The Senate Body on Petroleum met with Senator Mohammad Abdul Qadir at Parliament House on Friday. Officials of the Ministry for Energy (Petroleum Division) briefed that every year; more than 10% of gas was depleted from reservoirs at different gas fields, while the demand for gas is increasing day by day. This year, SSGC (Sui Southern Gas Limited) is receiving around 90 MMCFD less gas compared to last year.

Secretary of the Ministry for Energy (Petroleum Division), Mohsin Agha said that the decline has been continuous for the last 8 to 10 years, and they are looking forward to a comprehensive plan that would scrutinize policymaking.

The committee members conducted a thorough analysis of supply statistics and gas depletion over the years. They recommended the Ministry for Energy officers (Petroleum Division) to address the discrepancies for conclusive results

Furthermore, the officers from the ministry provided a briefing on LPG rates, explaining that OGRA (Oil and Gas Regulatory Authority) determines LPG prices for producers, the margin of MCs (Marketing Companies), and consumers.
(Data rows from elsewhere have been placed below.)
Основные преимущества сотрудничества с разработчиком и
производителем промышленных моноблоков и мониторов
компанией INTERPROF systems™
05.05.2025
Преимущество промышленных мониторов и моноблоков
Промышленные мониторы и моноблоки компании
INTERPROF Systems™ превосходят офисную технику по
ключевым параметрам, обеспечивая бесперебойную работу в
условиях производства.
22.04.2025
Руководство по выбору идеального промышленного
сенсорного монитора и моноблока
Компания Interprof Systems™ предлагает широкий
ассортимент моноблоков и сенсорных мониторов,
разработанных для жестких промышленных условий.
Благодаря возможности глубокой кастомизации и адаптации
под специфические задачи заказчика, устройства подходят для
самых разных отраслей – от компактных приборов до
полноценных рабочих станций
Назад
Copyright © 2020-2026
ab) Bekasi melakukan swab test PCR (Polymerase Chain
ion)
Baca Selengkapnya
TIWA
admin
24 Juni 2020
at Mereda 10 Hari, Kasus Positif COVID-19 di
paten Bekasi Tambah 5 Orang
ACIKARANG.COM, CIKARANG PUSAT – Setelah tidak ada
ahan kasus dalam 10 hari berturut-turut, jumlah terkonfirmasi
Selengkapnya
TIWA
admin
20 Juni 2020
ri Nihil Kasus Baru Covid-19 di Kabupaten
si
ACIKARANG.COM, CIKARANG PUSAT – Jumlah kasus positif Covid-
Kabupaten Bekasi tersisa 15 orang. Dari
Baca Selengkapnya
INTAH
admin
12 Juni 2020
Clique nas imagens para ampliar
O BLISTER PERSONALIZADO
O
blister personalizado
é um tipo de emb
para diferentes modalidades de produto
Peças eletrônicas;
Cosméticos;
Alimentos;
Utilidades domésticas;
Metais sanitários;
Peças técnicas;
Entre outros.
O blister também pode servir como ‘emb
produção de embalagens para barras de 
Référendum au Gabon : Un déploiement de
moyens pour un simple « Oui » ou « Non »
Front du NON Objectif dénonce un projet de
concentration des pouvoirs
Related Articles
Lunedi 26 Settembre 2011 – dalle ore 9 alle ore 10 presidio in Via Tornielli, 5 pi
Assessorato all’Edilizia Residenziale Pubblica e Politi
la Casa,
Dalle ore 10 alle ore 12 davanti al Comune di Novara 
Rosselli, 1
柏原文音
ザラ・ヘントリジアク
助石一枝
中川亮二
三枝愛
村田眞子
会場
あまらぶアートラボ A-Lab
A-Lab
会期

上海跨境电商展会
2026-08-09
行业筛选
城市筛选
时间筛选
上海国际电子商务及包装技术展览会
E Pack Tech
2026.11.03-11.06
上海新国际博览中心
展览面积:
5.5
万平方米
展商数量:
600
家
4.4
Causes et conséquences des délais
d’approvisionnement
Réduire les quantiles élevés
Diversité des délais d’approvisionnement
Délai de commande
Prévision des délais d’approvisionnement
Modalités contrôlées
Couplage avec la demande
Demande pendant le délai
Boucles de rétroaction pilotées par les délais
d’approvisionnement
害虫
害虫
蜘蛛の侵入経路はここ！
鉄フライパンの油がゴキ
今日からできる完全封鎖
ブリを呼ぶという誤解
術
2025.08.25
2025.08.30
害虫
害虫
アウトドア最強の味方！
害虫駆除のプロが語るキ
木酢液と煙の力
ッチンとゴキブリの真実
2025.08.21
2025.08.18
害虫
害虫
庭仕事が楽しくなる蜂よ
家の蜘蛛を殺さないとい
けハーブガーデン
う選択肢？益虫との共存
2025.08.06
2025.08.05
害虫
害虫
The pricing was based on various parameters, including the producers’ price per metric ton, which was determined on monthly basis according to the Saudi Aramco Contract Price (40% Propane: 60% Butane).

The distribution margin was fixed at Rs. 35,000 per metric ton, equivalent to Rs. 413 per cylinder. Additionally, there was a petroleum levy on indigenous production at Rs. 4,669 per metric ton, translating to Rs. 55 per cylinder. GST, previously at 17% and now increased to 18% since February 2023, applies to the aforementioned parameters. The officers also clarified that the compilation of these figures makes up consumer price. The Secretary Ministry for Energy (Petroleum Division) further stated that they were actively exploring indigenous sources and will address infrastructure constraints in their efforts to stabilize gas prices.

The Chairman of OGRA, Masroor Khan, provided the committee members with a briefing on the reasons behind the increase in oil and gas prices. Senator Saadia Abbasi pointed out that the rise in cylinder prices was attributed to the taxes imposed on people. Similarly, the Chairman of the committee, Mohammad Abdul Qadir, suggested that officers explore and utilize gas transportation via seaports and large ships to mitigate price increases, ultimately benefiting the larger population struggling with the rising costs. The Chairman of OGRA stated that their FBR mechanism already operates at the sea border. However, currently, operating on large ships was not feasible, and efforts were underway to determine how to increase LPG operations at Karachi ports.

In conclusion, the Chairman of the committee, Mohammad Abdul Qadir, recommended that officers from the Ministry of Energy (Petroleum Division) reach out to international companies and encourage them to invest. He noted that since 2015, the ministry has been purchasing LNG, limited to 2-3 bidders, despite numerous bidders worldwide. Allowing private entities could make the price more competitive. He also highlighted that several government and private companies are non-operative due to minor disputes, suggesting that the ministry should resolve petty matters to achieve positive collective results.

The Secretary of the Ministry for Energy (Petroleum Division) assured the committee members that they were looking forward to a comprehensive plan and policy review, and improvements in the results can be expected within a few weeks.

The meeting was attended by Senator Saadia Abbasi, Senator Atta ur Rehman, Senator Fida Muhammad, Senator Mohsin Aziz, Secretary of the Petroleum Division, Chairman of OGRA, and senior officials from the Ministry for Energy (Petroleum Division).